Still, synthetic vision is appealing to a number of business jet OEMs, who are considering the possibilities for fused EVS and SVS displays that would overlay an IR camera view on top of a video-game-like presentation of the world ahead. Along with NASA and the FAA, Rockwell Collins has performed extensive tests of such concepts and engineers are currently poring over data from the most recent round of FAA test flights, which concluded a few months ago.
Even without EVS or SVS, there are tangible benefits to flying with a HUD. The device’s internal guidance algorithms allow pilots to hand fly the airplane to extremely tight tolerances.
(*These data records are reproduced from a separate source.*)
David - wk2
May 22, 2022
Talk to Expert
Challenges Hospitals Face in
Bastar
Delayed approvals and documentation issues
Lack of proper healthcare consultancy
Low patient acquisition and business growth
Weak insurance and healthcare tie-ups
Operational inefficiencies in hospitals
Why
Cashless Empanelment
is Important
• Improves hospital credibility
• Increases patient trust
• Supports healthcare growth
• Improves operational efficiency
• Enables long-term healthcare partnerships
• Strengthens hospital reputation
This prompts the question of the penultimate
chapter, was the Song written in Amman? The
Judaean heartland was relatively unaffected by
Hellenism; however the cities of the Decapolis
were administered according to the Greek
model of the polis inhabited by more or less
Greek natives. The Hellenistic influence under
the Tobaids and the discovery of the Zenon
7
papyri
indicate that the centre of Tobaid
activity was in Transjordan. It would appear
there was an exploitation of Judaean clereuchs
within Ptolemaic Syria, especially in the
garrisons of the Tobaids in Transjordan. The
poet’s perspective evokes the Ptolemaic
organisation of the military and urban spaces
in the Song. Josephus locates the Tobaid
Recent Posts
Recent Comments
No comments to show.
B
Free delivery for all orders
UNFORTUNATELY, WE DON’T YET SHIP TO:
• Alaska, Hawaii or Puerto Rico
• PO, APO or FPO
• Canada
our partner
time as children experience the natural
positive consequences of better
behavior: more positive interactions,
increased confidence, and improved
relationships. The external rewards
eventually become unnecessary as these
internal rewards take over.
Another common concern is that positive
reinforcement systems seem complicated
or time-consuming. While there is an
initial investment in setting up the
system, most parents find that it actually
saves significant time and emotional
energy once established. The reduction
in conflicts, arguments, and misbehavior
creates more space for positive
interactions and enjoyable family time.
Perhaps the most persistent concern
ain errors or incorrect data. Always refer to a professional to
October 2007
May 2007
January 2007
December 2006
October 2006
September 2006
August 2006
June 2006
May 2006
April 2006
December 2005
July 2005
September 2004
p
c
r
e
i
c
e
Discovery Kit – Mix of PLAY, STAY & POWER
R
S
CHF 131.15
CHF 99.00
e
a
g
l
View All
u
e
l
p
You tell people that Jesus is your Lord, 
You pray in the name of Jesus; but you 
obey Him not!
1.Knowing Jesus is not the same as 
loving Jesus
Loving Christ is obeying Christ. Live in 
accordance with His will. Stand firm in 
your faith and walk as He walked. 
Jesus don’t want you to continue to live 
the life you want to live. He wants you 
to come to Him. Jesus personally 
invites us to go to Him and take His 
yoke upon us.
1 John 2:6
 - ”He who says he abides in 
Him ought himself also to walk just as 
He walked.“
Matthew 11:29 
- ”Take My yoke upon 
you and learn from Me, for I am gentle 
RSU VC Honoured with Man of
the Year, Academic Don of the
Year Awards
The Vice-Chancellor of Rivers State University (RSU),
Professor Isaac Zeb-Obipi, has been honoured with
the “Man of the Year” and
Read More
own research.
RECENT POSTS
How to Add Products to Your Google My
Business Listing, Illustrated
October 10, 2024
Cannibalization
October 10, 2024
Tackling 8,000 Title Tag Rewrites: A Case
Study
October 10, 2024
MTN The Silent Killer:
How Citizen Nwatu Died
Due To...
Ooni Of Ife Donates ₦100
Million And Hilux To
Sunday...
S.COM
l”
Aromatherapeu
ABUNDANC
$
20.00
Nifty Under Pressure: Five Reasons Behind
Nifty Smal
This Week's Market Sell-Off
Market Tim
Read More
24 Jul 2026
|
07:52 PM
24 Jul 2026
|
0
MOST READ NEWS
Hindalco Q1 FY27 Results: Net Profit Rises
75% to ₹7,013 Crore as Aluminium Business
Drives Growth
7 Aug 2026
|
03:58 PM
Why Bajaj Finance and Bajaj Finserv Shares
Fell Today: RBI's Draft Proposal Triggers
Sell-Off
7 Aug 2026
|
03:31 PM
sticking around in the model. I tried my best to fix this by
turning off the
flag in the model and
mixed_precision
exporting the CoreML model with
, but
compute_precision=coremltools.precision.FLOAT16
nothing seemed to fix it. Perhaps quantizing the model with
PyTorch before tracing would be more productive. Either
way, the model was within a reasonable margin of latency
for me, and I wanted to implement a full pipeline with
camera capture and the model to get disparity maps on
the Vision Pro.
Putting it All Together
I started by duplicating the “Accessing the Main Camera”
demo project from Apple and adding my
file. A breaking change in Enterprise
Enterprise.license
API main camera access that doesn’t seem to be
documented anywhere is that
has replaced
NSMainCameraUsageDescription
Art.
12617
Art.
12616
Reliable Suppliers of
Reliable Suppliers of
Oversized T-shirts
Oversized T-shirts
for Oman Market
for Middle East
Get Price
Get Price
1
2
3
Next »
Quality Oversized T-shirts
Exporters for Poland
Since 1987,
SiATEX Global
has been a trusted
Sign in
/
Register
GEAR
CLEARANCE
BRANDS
For example, flying with a Flight Dynamics HGS, a properly trained crew can hand fly a Category IIIa approach to a 50-foot decision height.
Without a HUD, that same crew would have to settle for Category II minimums, which might not always get the airplane to the runway. The HUD also allows for low-visibility takeoffs and Category II landings at most Type I airports. This last capability is especially important in the corporate world, Howell said, because there are so many Type I airports into which business jets routinely fly.